Rameev's mother died when he was two. In 1938 his father was targeted by the Soviets and perished in labor camps during Stalinist purges. This branded Rameev, who was by then a sophomore at the Moscow Power Engineering Institute since 1937, as a son of "the enemy of the people". As a result, he faced coarse, overt and systematic discrimination, which began with university expulsion and job rejections and lasted until the breakout of World War II. Despite his impeccable record of service in the Soviet Army during World War II, Rameev encountered the same unfounded discrimination when he returned from the front. As the last resort, he wrote a letter to Joseph Stalin asking for help.

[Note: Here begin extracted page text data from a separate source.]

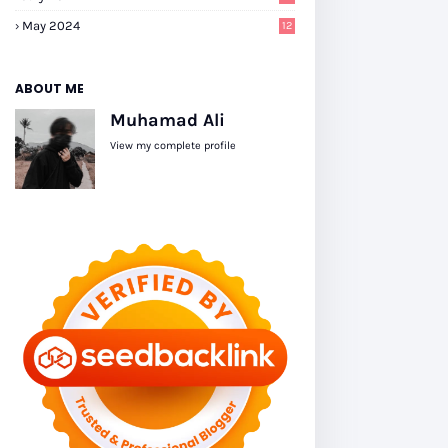
May 2024
12
ABOUT ME
Muhamad Ali
View my complete profile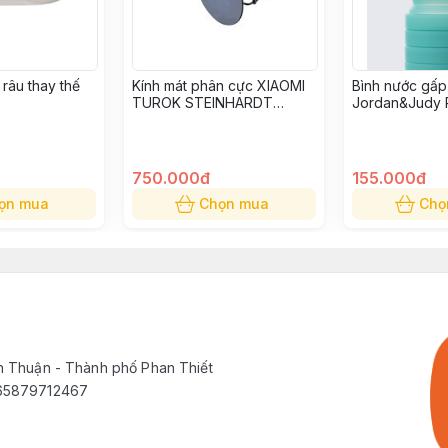
râu thay thế
Kính mát phân cực XIAOMI
Bình nước gấp
TUROK STEINHARDT
Jordan&Judy 
TSS101-2
750.000đ
155.000đ
ọn mua
Chọn mua
Chọ
h Thuận - Thành phố Phan Thiết
565879712467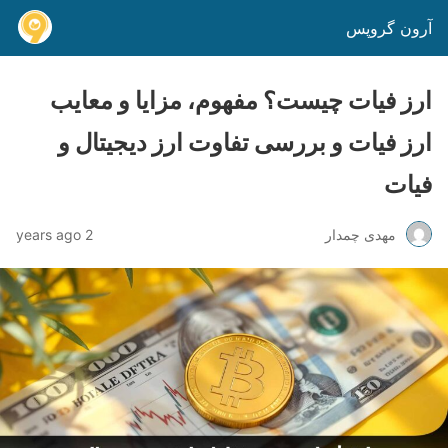
آرون گروپس
ارز فیات چیست؟ مفهوم، مزایا و معایب
ارز فیات و بررسی تفاوت ارز دیجیتال و
فیات
مهدی چمدار
2 years ago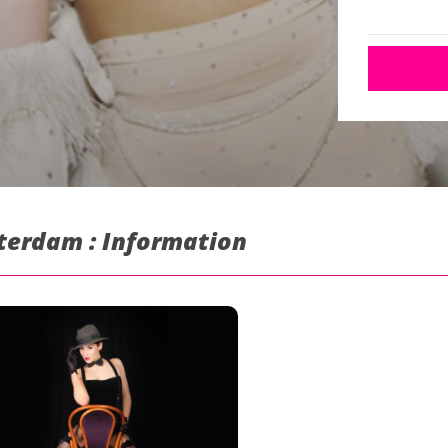
terdam : Information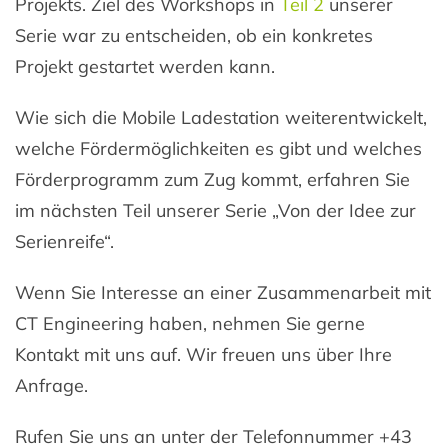
Projekts. Ziel des Workshops in
Teil 2
unserer
Serie war zu entscheiden, ob ein konkretes
Projekt gestartet werden kann.
Wie sich die Mobile Ladestation weiterentwickelt,
welche Fördermöglichkeiten es gibt und welches
Förderprogramm zum Zug kommt, erfahren Sie
im nächsten Teil unserer Serie „Von der Idee zur
Serienreife“.
Wenn Sie Interesse an einer Zusammenarbeit mit
CT Engineering haben, nehmen Sie gerne
Kontakt mit uns auf. Wir freuen uns über Ihre
Anfrage.
Rufen Sie uns an unter der Telefonnummer +43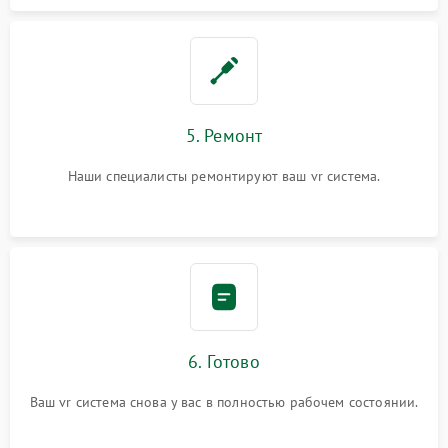
5. Ремонт
Наши специалисты ремонтируют ваш vr система.
6. Готово
Ваш vr система снова у вас в полностью рабочем состоянии.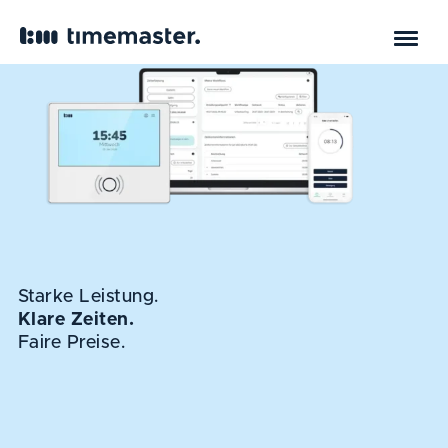
Starke Leistung.
Klare Zeiten.
Faire Preise.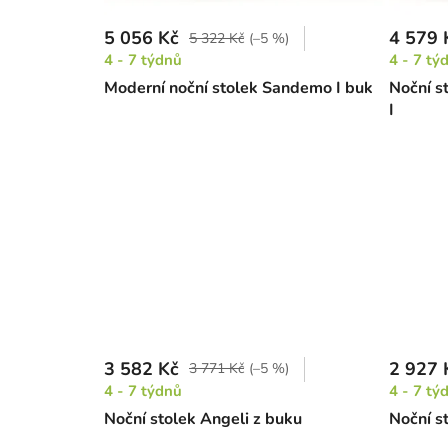
5 056 Kč
4 579 
5 322 Kč
(–5 %)
4 - 7 týdnů
4 - 7 tý
Moderní noční stolek Sandemo I buk
Noční s
I
3 582 Kč
2 927 
3 771 Kč
(–5 %)
4 - 7 týdnů
4 - 7 tý
Noční stolek Angeli z buku
Noční s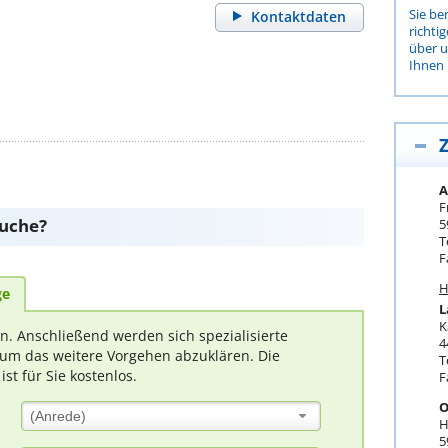
Sie be
Kontaktdaten
richti
über 
Ihnen 
Z
A
F
suche?
5
T
F
H
ge
L
K
rn. Anschließend werden sich spezialisierte
4
um das weitere Vorgehen abzuklären. Die
T
t für Sie kostenlos.
F
O
(Anrede)
H
5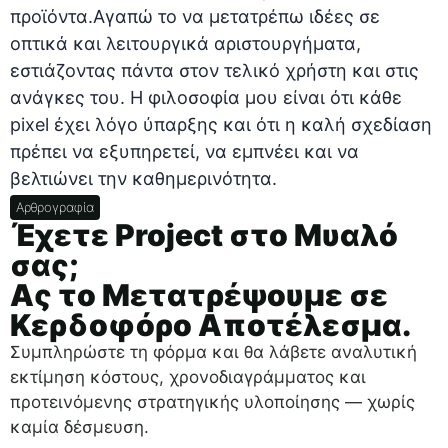
προϊόντα.Αγαπώ το να μετατρέπω ιδέες σε
οπτικά και λειτουργικά αριστουργήματα,
εστιάζοντας πάντα στον τελικό χρήστη και στις
ανάγκες του. Η φιλοσοφία μου είναι ότι κάθε
pixel έχει λόγο ύπαρξης και ότι η καλή σχεδίαση
πρέπει να εξυπηρετεί, να εμπνέει και να
βελτιώνει την καθημερινότητα.
Αρθρογραφία
Έχετε Project στο Μυαλό
σας;
Ας το Μετατρέψουμε σε
Κερδοφόρο Αποτέλεσμα.
Συμπληρώστε τη φόρμα και θα λάβετε αναλυτική
εκτίμηση κόστους, χρονοδιαγράμματος και
προτεινόμενης στρατηγικής υλοποίησης — χωρίς
καμία δέσμευση.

Instead of helpful intervention, he was summoned to a phone call with a bureaucrat who told him "to live quietly and to not write again". It is then, at the age of 29, that Rameev realized that he had to do something extraordinary good for his country to prove that he and his family were not "the enemies of the people".

In 1935 Bashir became the youngest member of the Union of Inventors of the USSR at the age of 17.

== Awards ==

- Two Orders of the Red Banner of Labour

== Family ==
Bashir Rameev's grandfather is poet Därdemänd. His father was mining engineer Iskandar Rameev.

== Death ==
He died on May 16, 1994 in Moscow at the age of 77. He was buried at the Kuntsevo Cemetery.